Researchers had previously been confident that leopard populations were stable. However a new study published in PeerJ on Wednesday has found that they are now occupying less than one-third of their historic range and are in dire need of protection from international organizations.

Study authors call for greater recognition of vulnerability

The authors of the study are asking for the International Union for Conservation of Nature to raise the leopard’s status from “near threatened” to “vulnerable” on the authoritative Red List. The new status could help to encourage conservation efforts, as has been the case with other species that were given more serious Red List classifications.

“Our next steps in this very moment will determine the leopard’s fate,” Andrew Jacobson, the study’s lead author, told National Geographic. “The international conservation community must double down in support of initiatives protecting the species.”
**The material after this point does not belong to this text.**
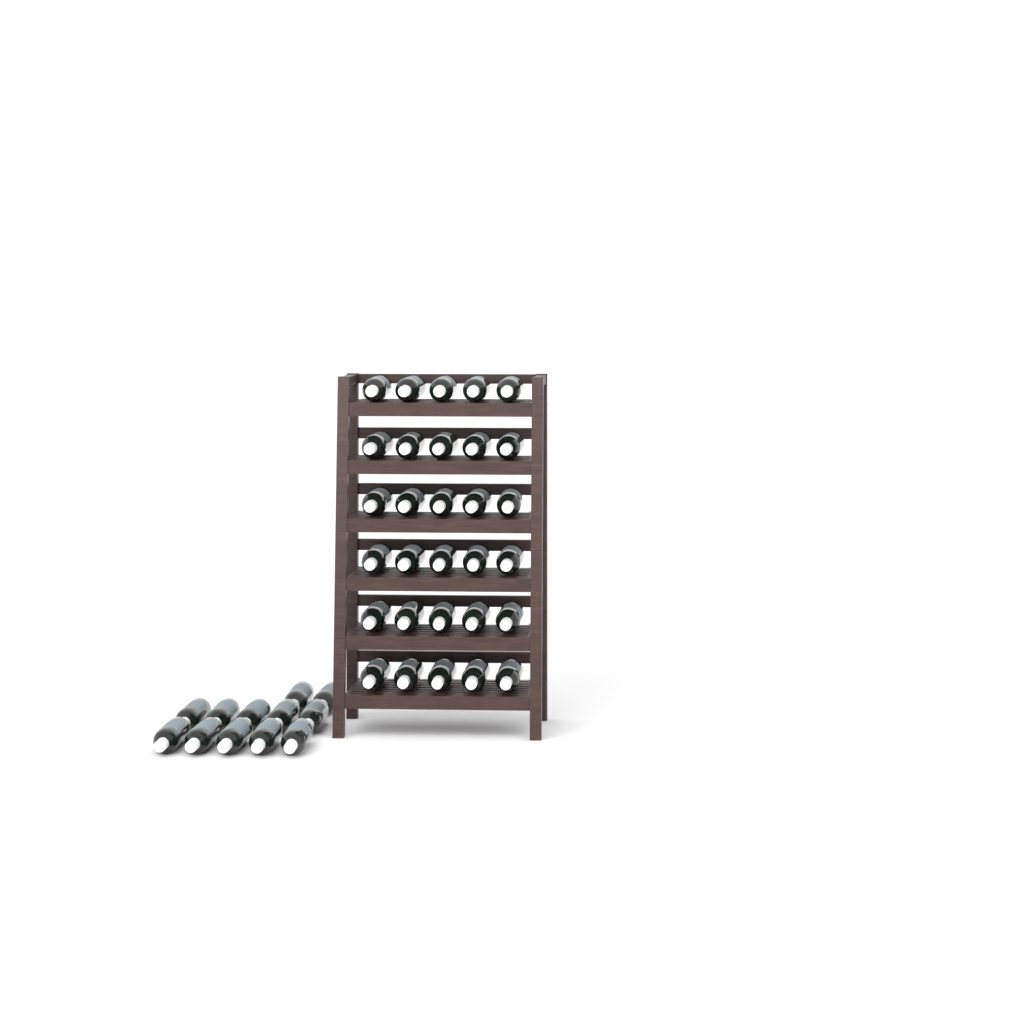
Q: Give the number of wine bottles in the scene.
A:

According to a report in National Geographic, the International Union for Conservation of Nature is expected to reclassify leopards this year. The animals were previously thought to be the most adaptable and resilient of big cats, but this latest study challenges that perception.

Leopards in greater danger than previously thought

The study is the most in-depth global investigation into leopards to date. It suggests that the animals’ geographic range, adaptability and elusiveness have combined to create the perception that leopards are not threatened in the same way as African lions or Siberian tigers.
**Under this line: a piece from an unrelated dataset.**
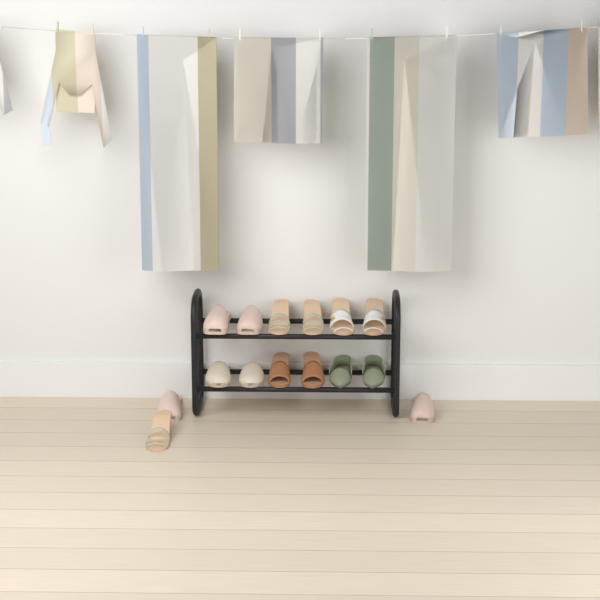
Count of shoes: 15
However leopards now only occupy between 25-37% of their historic range. They once roamed across Eurasia and Africa, according to researchers. This range has diminished from 35 million square kilometers  to 8.5 million square kilometers. That is equivalent to an area twice the size of Russia being reduced to an area the size of Brazil.

Leopards maintain a strong presence in various parts of southern and eastern Africa, however populations have virtually disappeared in China, the Arabian peninsula and North Africa. The historic range of three subspecies – the Arabian leopard, the North Chinese leopard, and the Amur leopard – has now been reduced to just 2% of its peak.

Humans to blame for declining populations

The decline has been driven by human activity, according to the researchers. Destruction of habitat, the illegal trade in leopard skin and parts, the hunting of prey animals, revenge killing by farmers and trophy hunting are all to blame.

Other research has also suggested that humans are poisoning animal carcasses in an attempt to target carnivorous animals.

It is thought that reclassifying the leopard could help to restore populations. The researchers point to the example of the Arabian Onyx as proof that the approach could be beneficial.

The onyx, native to the Arabian peninsula, had almost gone extinct before it was classified on the Red List. Its inclusion led to greater awareness of the threats to the onyx and eventually allowed the animal to be reintroduced to the wild.

“It is a classic example of how data from the IUCN Red List can feed into on-the-ground conservation action,” said Razan Khalifa Al Mubarak, director general of the Environment Agency-Abu Dhabi, in 2011.

Other studies suggest that leopards are capable of surviving in landscapes dominated by humans. They do however need some remaining cover and prey, as well as favorable government policies allied with some public tolerance of their presence.